ЗАДАНИЕ: Какую авиалинию, согласно тексту о летчиках, Мермоз открыл вместе с Гийоме?

ТЕКСТ ДЛЯ ИЗУЧЕНИЯ:
В Белом доме президент Гувер ждал Амелию Эрхарт на обед – первый случай в истории Соединенных Штатов. Крест за заслуги в воздухоплавании впервые украсил женскую грудь.

А Амелия уже думала о другом океане – океане, который станет ее могилой.

– Моя работа – почта. Я – почтарь. Пересечение Атлантического океана не может быть только спортивным достижением. Должна летать почта.

Человек, произнесший эти слова, был французским летчиком, уже известным в Бразилии. Его звали Жан Мермоз. Бывший превосходный военный летчик, потом пилот авиалинии «Латекоера», Мермоз открыл вместе с Гийоме линию Рио-де-Жанейро – Сантьяго (Чили), проходившую над опасной горной цепью Анд. Потерпев аварию и упав в этих горах, он выжил благодаря нечеловеческому мужеству и занялся организацией воздушной почты в Южной Америке. Как и другие, Мермоз мечтал о полете Париж – Нью-Йорк, но так и не сумел получить нужный самолет. Пришлось довольствоваться почтой.

– Теперь мы должны обеспечить еженедельные почтовые рейсы между Сенегалом и Бразилией.

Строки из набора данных
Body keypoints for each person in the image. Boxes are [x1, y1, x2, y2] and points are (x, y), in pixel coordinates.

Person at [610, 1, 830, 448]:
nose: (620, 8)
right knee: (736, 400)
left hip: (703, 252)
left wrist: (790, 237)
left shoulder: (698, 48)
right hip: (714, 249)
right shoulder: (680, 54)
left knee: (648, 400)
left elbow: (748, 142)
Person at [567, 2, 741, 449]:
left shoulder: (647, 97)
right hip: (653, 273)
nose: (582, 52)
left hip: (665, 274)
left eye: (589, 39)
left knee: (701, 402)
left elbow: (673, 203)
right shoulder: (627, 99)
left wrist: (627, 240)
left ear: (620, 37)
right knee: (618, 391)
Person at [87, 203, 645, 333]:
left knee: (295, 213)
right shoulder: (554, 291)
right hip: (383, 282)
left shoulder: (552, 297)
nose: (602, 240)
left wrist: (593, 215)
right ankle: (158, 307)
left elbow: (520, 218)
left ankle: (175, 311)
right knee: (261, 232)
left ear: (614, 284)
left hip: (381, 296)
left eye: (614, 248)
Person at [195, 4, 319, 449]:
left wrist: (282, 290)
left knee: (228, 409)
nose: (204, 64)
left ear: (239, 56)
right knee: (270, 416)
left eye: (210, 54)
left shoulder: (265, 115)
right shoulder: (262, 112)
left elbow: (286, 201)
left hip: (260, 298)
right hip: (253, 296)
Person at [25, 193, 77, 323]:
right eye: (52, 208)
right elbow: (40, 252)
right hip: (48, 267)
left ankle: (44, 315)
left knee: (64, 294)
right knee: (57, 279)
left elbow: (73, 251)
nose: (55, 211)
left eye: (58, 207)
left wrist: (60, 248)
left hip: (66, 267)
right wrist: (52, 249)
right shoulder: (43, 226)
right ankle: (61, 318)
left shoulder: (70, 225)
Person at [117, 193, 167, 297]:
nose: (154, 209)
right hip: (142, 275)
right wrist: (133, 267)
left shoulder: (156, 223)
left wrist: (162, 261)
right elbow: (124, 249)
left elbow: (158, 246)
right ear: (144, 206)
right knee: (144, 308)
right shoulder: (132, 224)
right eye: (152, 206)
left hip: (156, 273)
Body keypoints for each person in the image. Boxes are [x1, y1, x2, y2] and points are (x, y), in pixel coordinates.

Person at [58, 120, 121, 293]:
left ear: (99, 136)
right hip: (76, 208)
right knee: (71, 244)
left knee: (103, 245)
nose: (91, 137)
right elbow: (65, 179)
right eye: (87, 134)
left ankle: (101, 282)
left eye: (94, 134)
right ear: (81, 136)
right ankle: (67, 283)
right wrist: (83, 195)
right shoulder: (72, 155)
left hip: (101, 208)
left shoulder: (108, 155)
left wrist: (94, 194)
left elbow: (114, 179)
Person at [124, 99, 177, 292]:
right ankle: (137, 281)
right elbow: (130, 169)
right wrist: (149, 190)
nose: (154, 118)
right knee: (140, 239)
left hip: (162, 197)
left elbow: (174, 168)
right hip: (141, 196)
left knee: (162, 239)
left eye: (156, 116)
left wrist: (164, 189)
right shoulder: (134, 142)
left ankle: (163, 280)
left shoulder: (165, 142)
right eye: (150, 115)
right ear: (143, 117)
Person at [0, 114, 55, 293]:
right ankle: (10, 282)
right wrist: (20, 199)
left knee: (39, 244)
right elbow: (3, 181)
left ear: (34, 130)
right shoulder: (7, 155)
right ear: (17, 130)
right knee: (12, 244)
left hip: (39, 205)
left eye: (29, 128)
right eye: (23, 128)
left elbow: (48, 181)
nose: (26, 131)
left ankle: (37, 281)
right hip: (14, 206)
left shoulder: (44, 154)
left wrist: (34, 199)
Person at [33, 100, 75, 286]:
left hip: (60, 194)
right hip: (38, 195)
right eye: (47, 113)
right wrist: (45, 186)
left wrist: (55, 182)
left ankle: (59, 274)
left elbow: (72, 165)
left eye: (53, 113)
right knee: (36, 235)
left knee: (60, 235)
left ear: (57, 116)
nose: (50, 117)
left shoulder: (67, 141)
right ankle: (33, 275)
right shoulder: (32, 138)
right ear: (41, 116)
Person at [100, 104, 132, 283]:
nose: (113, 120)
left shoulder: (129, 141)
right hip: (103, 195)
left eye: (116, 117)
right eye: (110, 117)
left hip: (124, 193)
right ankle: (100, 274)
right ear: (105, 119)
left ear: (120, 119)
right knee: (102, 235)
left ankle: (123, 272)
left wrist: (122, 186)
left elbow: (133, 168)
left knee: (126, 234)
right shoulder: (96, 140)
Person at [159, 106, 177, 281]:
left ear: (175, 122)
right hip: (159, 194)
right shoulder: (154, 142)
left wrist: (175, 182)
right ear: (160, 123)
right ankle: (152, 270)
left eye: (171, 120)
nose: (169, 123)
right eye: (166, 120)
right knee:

ОТВЕТ: Линию Рио-де-Жанейро – Сантьяго (Чили).